ロイドはいつものように、俺の背後に立った。


「『サポスでライセンスを取ったウミビトがいる』って噂が流れてね」


視線を逸らさず、続ける。


「……しかも、その名前が、八年前に懸賞金二百枚をかけられた奴と同名だった」


「カイって名前も、セラって苗字もウミビトなら、特に珍しくもないと思うが」


「そうね」


エルゼは即答した。


「でも、サーベイヤーライセンスをとるウミビトは異常。金貨二百枚も異常──もしかして、って思った。だからクラン総出で“そのカイ・セラ”を探し始めたの」


 メンバーの何人かが、頷く。


「そして、私たちのパーティはアストリア家のあるこのリシュオンに、網を張るために大急ぎで王都から来たの」


 そこで、エルゼは言葉を切った。

 深く、深く、ため息を吐く。


「……そうして、ギルドに挨拶に行ったら『捜索依頼』のほうが、もう取り下げられてたってわけ」


 俺が自分からアストリア家の屋敷に出向いたことで、懸賞金が無効になったわけだ。


「その上、つなぎで受けた遺跡の依頼まで、横取りされた。……踏んだり蹴ったりよ」


「なるほどな」


 ようやく、腑に落ちた。


「最初に会った時、あんなにイライラして突っかかってきた理由も分かった」


 あの時の彼女は、獲物を逃した猟犬みたいにピリついていた。


「……それは、言わないで」


 図星だったのか、エルゼは気まずそうに苦笑した。


「リーダー、笑い事じゃないですよ……」


 部屋の奥から、重苦しい溜め息が響いた。

 声の主は、メンバーの一人である丸眼鏡の優男だ。線が細く、冒険者というよりは書記官のような風貌をしている。

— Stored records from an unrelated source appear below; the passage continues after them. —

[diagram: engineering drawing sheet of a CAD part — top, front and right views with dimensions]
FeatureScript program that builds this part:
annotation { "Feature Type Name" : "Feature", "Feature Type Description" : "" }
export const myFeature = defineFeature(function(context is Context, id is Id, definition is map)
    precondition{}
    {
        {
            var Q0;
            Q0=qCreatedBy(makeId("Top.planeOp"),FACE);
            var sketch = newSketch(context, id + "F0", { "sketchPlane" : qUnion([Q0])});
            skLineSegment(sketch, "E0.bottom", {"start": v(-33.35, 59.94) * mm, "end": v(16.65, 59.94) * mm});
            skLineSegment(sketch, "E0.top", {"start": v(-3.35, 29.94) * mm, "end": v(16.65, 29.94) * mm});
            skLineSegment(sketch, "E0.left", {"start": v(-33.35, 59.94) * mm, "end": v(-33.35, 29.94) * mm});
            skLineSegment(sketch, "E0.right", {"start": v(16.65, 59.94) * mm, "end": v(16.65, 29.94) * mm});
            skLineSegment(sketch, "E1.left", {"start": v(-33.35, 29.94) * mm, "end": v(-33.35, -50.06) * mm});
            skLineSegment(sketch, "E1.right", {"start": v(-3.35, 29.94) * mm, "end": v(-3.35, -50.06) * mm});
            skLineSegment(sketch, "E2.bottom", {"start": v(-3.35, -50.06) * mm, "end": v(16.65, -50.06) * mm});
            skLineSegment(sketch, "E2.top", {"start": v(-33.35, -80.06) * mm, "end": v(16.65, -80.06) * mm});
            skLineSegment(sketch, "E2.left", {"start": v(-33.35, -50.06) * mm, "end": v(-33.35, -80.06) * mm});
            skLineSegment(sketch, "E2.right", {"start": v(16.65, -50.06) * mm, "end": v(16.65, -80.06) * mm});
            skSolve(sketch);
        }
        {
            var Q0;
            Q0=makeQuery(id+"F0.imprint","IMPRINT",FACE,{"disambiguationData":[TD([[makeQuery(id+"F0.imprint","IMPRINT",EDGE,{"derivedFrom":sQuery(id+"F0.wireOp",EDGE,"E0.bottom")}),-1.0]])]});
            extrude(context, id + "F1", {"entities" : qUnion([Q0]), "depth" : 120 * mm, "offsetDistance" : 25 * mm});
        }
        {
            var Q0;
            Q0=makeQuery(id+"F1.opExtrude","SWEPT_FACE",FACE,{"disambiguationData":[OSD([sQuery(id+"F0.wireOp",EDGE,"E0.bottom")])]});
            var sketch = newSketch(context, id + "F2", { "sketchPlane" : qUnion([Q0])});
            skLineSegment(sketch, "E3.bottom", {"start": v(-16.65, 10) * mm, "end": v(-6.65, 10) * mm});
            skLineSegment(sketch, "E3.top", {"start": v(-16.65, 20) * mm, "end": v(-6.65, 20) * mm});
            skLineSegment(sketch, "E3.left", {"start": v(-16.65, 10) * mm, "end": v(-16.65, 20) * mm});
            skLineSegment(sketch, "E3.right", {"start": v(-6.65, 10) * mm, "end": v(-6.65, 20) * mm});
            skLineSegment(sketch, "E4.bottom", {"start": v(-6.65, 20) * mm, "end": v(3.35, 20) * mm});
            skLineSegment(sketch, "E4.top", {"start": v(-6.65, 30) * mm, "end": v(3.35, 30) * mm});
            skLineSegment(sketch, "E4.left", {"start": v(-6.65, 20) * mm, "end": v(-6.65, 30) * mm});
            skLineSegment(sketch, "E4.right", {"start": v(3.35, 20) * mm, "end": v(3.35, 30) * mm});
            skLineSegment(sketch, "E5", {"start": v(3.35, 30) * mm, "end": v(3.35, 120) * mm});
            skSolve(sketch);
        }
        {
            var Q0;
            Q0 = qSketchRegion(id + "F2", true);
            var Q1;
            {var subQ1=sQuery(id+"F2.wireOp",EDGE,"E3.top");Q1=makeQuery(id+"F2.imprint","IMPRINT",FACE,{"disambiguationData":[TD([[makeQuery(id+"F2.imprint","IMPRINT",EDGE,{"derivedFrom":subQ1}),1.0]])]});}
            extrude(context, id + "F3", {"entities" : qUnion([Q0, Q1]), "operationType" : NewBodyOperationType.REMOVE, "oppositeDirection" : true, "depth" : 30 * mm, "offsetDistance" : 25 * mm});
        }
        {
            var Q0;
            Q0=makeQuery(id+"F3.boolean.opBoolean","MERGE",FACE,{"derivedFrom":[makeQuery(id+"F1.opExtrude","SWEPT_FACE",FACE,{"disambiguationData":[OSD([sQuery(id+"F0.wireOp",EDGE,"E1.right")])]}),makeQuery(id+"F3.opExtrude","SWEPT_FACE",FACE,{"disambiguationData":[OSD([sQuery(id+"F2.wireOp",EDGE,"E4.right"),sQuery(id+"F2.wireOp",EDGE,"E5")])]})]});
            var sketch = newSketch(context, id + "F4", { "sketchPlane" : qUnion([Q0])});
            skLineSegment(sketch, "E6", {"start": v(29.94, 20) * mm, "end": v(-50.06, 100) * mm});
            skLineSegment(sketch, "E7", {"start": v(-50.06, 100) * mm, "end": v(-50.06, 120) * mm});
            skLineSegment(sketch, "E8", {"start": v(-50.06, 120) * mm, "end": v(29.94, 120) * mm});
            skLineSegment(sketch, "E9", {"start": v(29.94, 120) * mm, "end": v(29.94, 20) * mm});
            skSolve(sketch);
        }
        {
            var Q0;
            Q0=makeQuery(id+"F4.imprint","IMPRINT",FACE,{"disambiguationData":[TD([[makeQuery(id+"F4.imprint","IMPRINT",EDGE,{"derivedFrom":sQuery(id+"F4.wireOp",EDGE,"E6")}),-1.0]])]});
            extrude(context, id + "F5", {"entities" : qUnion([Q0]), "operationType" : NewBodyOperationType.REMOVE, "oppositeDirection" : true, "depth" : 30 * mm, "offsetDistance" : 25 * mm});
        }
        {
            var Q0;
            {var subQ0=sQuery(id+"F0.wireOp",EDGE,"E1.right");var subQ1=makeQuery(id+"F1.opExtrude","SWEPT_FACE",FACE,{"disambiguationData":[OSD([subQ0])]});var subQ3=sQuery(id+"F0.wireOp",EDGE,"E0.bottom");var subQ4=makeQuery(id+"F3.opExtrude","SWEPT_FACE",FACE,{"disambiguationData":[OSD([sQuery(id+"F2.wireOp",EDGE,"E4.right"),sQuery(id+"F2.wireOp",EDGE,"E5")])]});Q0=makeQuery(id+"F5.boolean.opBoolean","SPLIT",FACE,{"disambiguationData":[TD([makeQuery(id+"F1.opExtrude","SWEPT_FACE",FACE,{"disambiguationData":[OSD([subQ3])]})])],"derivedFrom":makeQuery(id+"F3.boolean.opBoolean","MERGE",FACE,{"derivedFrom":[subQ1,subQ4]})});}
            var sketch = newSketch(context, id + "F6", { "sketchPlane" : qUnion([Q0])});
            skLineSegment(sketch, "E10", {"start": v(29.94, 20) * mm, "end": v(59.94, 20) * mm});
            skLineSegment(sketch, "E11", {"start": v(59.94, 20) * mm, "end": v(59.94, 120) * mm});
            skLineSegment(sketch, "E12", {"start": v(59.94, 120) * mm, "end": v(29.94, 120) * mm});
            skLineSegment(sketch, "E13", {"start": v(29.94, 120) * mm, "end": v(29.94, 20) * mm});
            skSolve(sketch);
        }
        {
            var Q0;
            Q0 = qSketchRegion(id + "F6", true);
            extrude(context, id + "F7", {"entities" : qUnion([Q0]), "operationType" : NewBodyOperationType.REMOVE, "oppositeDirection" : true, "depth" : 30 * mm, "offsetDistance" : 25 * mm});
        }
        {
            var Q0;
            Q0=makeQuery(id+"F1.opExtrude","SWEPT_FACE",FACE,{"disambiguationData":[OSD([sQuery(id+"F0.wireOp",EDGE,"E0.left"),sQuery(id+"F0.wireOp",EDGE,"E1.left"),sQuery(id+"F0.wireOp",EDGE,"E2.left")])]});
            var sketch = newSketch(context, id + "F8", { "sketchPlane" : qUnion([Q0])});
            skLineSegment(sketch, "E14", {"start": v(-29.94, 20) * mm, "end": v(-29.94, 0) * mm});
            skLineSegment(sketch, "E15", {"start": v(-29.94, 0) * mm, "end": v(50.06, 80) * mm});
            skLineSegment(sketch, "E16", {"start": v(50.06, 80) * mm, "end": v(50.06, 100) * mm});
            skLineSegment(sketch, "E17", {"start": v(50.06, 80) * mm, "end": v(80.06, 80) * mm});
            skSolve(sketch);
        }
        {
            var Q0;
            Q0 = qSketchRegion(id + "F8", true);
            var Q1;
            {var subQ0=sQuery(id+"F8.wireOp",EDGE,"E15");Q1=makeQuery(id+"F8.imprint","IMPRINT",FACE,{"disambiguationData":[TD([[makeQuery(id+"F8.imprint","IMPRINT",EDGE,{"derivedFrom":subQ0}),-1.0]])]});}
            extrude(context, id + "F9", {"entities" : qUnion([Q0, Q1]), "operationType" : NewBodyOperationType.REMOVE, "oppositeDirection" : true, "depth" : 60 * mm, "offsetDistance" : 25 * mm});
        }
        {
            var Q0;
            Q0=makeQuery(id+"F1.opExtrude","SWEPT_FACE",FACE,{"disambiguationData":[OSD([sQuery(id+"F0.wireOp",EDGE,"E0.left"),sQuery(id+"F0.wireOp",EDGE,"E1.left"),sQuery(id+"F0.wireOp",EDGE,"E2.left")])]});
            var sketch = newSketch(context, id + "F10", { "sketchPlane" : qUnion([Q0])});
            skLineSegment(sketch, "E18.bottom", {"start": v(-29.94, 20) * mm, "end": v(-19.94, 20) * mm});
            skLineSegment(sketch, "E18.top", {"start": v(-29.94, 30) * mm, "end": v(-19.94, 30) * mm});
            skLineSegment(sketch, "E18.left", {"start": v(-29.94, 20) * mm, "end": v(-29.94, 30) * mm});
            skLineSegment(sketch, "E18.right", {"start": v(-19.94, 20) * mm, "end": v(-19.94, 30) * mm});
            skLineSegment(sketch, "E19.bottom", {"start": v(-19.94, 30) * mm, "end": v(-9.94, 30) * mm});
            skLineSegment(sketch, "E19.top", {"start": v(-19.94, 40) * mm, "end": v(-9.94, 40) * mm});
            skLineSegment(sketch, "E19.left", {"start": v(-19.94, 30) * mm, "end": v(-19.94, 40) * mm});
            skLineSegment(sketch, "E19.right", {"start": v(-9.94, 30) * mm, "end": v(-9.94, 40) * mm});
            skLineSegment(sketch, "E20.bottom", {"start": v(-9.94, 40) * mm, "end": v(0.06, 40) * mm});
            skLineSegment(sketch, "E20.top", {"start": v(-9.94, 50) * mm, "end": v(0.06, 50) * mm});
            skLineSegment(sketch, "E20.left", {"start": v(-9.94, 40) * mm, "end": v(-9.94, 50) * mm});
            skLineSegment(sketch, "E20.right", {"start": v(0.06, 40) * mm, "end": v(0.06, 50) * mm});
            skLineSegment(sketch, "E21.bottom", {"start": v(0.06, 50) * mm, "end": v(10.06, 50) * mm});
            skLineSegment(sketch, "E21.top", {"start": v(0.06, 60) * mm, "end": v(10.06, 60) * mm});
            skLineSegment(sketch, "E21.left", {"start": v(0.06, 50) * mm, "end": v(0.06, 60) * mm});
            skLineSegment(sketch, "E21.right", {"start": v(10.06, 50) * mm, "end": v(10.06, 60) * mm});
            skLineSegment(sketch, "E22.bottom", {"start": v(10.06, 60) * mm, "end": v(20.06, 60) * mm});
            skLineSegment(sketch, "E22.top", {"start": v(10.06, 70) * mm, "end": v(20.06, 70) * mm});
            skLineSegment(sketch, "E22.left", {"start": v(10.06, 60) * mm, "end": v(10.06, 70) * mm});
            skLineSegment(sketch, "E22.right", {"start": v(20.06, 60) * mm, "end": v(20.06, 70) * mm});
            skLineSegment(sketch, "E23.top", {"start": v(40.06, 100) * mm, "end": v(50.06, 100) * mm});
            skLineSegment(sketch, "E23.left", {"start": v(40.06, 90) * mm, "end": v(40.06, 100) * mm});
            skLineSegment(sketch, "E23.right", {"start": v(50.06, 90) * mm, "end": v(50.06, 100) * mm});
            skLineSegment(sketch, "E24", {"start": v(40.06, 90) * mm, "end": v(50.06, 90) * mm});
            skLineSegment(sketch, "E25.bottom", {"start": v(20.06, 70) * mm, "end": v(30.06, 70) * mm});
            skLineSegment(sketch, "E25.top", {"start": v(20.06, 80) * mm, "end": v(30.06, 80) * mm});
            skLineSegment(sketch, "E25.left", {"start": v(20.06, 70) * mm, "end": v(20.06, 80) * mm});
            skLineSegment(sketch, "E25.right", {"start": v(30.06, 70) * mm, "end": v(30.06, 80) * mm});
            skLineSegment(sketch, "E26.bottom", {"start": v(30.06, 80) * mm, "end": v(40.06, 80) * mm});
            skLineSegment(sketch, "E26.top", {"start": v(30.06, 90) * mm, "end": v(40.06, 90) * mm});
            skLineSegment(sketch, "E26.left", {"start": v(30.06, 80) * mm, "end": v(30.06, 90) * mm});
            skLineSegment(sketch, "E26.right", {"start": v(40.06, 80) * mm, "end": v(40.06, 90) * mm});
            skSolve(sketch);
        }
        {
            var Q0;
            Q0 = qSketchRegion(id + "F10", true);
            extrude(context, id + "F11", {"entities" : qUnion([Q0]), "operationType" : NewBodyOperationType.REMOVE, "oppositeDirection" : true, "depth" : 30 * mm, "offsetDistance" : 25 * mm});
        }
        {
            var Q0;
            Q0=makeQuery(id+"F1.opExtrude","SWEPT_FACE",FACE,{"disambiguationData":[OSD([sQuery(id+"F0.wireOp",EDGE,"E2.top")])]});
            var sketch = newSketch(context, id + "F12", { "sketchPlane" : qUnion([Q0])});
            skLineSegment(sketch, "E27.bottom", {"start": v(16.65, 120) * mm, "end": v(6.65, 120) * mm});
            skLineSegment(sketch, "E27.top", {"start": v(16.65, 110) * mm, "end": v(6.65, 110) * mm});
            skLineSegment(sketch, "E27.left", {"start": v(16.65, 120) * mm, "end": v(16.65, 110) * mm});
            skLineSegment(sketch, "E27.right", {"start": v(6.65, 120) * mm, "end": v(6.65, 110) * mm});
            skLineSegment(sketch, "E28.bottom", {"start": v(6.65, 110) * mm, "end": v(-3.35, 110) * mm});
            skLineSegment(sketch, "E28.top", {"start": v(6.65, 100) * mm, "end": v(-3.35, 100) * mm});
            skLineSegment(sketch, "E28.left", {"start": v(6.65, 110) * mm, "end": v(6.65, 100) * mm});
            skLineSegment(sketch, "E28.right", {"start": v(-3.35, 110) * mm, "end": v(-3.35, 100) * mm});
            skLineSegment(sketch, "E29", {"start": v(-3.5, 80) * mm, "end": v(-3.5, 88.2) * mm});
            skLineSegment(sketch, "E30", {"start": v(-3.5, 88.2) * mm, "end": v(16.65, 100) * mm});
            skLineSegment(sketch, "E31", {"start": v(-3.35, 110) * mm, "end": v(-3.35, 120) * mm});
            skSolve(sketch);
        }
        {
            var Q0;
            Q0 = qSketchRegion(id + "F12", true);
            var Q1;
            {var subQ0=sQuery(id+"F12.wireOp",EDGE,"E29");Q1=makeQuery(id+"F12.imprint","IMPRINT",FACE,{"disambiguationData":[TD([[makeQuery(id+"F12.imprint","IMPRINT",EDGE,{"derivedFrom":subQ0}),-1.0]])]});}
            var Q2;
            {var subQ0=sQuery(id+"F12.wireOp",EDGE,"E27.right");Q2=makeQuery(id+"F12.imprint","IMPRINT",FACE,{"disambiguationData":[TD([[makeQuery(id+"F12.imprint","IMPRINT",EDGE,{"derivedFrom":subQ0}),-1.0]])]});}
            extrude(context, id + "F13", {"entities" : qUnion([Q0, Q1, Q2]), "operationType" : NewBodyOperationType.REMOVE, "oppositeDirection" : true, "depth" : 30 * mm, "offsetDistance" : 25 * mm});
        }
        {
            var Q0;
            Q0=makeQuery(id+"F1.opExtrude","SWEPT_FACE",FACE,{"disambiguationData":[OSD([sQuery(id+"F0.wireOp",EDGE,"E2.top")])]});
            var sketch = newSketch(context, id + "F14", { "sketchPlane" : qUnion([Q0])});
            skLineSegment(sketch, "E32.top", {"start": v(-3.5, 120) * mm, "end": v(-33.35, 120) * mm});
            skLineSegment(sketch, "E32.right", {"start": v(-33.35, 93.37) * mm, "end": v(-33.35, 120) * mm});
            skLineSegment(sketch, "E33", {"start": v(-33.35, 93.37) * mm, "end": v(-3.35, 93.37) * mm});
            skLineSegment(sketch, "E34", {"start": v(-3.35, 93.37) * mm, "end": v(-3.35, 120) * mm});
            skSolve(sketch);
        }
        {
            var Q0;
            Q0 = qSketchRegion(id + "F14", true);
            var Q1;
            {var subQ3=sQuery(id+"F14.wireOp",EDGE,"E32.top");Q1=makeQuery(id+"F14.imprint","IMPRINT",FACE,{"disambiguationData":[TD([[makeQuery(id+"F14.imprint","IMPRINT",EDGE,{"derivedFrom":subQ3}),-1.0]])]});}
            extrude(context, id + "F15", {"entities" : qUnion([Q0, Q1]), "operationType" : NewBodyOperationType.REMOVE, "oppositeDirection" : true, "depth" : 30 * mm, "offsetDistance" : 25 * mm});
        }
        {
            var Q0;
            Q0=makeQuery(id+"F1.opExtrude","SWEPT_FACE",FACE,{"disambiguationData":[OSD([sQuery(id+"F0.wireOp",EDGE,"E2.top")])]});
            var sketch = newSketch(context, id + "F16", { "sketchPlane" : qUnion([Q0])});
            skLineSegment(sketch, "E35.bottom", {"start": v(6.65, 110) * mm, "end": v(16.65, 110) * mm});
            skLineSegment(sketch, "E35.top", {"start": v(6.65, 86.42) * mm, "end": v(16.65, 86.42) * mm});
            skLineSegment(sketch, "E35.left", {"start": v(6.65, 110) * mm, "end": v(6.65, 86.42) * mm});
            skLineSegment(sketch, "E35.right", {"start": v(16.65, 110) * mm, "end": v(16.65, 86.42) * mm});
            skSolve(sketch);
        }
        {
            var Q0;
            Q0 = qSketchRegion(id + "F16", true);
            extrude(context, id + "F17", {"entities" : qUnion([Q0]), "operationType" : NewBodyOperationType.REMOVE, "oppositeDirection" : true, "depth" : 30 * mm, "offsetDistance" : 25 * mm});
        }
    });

 彼は手元の帳簿らしき羊皮紙を指先で叩き、恨めしげにエルゼを見た。


「王都からの移動費、滞在費、情報屋への支払い……全部、持ち出しだ。このまま手ぶらで戻ったら大赤字ですよ」


 彼の言葉に、他のメンバーも無言で頷く。

 冒険者は商売だ。経費倒れは死活問題に関わる。


「分かってるわよ。だから──」


 エルゼは俺の方を向き、不敵な笑みを浮かべた。


「このカイが目指す『空』への旅。あたしが手伝うことにしたわ。……それに、あたし自身も連れて行ってもらうつもりよ」


「はぁ!?」


 眼鏡の男が目を見開き、素っ頓狂な声を上げた。


「本気ですか? 自殺志願者サーベイヤーについて行くなんて……。クランはどうするんです? 掛け持ち(うらぎり)でもする気ですか?」


「あたしが得た報酬から、規定の分はクランに納めるわ。それに、あたしはある程度の自由裁量をマスターから与えられてるでしょ?」


「限度がありますって!」


 男が頭を抱える。胃薬が必要そうな顔色だ。

 場の空気がどんよりと沈みかけた、その時だった。

 バサリ、と乾いた羽音が響く。

 少し前に放っていた相棒ノアが、窓枠に降り立ったところだった。


「カイ、当たりだ」


 告げられた言葉に、俺はニヤリと笑った。

 頭を抱える眼鏡とエルゼの間に割って入り、手を掲げる。


 俺は眼鏡の男を見据え、核心を突いた。


「要するに──『金』さえ払えば、エルゼを連れて行っても文句はないよな?」


「……そうですね。僕たちは遊びでやってるんじゃないんですから」


「なら、話は早い」


 俺は不敵に告げる。


「想像通りにことが進めば、あんたらが満足する金額を得られるだろうよ」


「……どういう意味ですか?」


 男が怪訝そうに眉をひそめる。


「さっきの『銀の天分儀シルバー・セクスタント』が引き受けた遺跡にな……とんでもない『当たり』──いや、大外れが入ってたってことさ」


「勿体ぶらないでください。……いったい、何がいると言うんです?」


 俺は一拍置き、部屋にいる全員を見回してから口を開いた。